Il construit aussi lui-même les niches de ses huskys. Et ce n’est pas rien, car le nombre de chiens a augmenté de six fois et est passé à plus de 80. Njunis, Smilla, Balto, Ronja,
Malik, Askia et les autres, tous ont besoin d’un endroit où dormir. Les chenils entre les cabanes en rondins sont bâtis à l’aide de tiges de métal, d’un grillage métallique de trois mètres de haut et de barrières en acier à cornière soudé. Les chiens peuvent s’y habituer les uns aux autres et gérer eux-mêmes leur hiérarchie sociale. Les niches sont tapissées de planches à rainures, dotées d’un assemblage à tenons et à mortaises afin que le vent glacial ne s’immisce pas dans les fentes, et le sol de bois est imprégné sous pression pour augmenter leur longévité. La petite fenêtre de l’atelier donne sur les 80 niches alignées à l’extérieur.

«J’adore mon travail», me confie Björn. «Je ne m’ennuie jamais.» Scier, plier, nouer, coudre. Tous les jours, sans exception, et surtout en automne, lorsque le temps est trop mauvais pour faire des excursions ou entraîner les chiens.

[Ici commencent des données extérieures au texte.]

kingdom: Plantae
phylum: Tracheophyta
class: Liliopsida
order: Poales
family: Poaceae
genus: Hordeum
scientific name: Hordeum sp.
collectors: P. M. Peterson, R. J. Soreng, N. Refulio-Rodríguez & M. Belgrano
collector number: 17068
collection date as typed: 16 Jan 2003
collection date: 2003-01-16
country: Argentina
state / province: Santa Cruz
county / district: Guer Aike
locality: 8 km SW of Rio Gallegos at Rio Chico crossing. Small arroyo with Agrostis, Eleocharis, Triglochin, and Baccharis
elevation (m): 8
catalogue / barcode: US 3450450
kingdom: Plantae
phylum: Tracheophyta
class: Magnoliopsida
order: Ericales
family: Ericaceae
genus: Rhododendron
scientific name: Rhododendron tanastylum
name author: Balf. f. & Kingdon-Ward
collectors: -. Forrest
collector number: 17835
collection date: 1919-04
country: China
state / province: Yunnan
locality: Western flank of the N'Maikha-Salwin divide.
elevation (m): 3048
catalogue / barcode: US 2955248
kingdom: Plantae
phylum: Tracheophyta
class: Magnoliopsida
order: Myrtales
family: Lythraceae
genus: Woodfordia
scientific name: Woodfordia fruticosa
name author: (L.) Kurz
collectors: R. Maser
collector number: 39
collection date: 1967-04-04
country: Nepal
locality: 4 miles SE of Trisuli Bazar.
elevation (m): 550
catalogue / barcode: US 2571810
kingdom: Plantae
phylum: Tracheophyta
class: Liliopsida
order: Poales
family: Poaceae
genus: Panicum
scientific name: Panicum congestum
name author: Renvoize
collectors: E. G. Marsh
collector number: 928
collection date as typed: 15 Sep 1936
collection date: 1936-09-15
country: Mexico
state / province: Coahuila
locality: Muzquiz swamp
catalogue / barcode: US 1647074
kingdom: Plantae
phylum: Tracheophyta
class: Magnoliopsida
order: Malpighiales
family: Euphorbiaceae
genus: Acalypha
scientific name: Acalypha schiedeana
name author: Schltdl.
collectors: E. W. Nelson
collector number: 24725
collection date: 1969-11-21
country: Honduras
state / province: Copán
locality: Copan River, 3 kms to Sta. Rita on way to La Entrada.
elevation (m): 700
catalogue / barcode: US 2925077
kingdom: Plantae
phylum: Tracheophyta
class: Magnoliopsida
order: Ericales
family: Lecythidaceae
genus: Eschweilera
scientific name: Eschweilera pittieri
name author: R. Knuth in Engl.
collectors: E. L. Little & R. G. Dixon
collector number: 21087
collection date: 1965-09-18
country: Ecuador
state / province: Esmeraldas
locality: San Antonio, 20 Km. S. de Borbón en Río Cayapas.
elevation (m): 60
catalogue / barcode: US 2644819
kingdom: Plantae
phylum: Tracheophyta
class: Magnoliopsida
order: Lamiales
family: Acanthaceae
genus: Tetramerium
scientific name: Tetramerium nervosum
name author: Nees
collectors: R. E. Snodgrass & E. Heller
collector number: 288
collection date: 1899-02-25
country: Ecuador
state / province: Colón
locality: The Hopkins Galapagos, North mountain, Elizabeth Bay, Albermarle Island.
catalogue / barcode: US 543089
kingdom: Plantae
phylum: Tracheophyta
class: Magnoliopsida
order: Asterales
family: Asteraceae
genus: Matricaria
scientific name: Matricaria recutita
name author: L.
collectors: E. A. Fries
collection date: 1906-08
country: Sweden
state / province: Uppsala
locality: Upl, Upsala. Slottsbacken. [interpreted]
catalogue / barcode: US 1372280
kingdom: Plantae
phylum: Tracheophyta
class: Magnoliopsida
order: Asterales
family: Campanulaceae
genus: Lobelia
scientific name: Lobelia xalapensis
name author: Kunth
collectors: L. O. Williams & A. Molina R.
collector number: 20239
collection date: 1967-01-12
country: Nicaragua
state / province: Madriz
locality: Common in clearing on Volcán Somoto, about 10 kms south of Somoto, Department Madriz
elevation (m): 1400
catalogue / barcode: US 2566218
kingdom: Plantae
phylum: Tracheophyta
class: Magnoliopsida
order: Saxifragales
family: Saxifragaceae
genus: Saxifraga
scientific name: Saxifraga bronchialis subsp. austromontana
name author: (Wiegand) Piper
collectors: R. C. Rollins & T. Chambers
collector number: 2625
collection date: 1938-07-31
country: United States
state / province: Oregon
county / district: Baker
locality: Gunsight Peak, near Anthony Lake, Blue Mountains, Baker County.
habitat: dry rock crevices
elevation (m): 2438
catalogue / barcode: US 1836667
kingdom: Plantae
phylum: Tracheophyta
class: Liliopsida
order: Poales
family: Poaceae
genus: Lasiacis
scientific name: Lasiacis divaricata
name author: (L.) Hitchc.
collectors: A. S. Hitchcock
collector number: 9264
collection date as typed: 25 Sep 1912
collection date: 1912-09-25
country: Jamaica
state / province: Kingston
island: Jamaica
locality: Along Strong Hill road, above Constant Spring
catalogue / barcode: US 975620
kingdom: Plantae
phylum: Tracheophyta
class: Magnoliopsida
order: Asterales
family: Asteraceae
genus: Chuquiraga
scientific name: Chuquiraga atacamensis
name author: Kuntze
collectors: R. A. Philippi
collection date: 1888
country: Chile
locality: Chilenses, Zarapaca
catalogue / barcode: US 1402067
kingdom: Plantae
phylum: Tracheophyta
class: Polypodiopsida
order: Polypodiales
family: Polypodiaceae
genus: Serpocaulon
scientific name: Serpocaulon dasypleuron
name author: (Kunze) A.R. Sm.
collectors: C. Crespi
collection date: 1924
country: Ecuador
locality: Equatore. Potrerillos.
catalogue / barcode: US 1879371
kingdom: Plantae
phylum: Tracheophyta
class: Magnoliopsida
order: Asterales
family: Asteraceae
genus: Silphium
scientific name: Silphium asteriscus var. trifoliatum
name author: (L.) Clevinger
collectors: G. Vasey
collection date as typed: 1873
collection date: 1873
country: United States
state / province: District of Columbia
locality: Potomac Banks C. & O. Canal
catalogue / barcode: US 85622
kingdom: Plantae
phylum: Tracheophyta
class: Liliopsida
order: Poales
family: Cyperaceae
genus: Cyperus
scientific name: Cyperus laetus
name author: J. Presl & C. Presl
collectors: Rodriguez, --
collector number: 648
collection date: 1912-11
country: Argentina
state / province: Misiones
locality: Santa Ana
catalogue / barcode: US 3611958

Et chaque soir à 18h précises, il nourrit ses huskys.

Ein Gewächshaus im tiefen Schnee in Norwegen;
Björn fait pousser des légumes par -30°C grâce à sa serre.

Revenir en Allemagne? Jamais!

Pourquoi a-t-il quitté son pays natal? «La grande ville et ses rues étroites, le bruit, c’est pas mon truc.» Il commencerait presque à grogner. Et il aime les gens du nord:
«Les grandes distances et la dureté de la vie rendent les gens très pragmatiques. Les Norvégiens ne sont pas du genre à faire de grandes phrases, ils n’agacent pas leurs concitoyens.» Un paradis pour les ermites. Regina et lui sont majoritairement autosuffisants. Ce n’est pas un poids, mais une passion. Ils cultivent eux-mêmes leurs légumes, cuisent leur pain et bûchent autant de bois que possible avant l’hiver. Ils puisent l’eau destinée au café, au thé et aux soupes dans des tonneaux à eau de pluie ou font fondre la neige. La viande qui remplit leurs saucisses faites maison vient des cochons d’une ferme deux vallées plus loin, le lard des rennes chassés dans les montagnes.

Légende de l'image: Le ciel, la neige, un attelage de huskys. Björn ne pourrait pas être plus heureux.

La civilisation lui manque-t-il? «J’aimerais bien aller de temps en temps au restaurant», me répond-t-il en regardant sa femme. Et des vacances à la plage? «Non.» A plus de 60 ans, il trouve le travail dur. Mais il n’abandonnerait jamais l’œuvre de toute une vie. «Le crépitement des flammes, le sifflement du vent, la magie des aurores boréales, le bleu profond du ciel, et nos chiens… Tout en vaut vraiment la peine. Nous ne pourrions pas être plus riches.»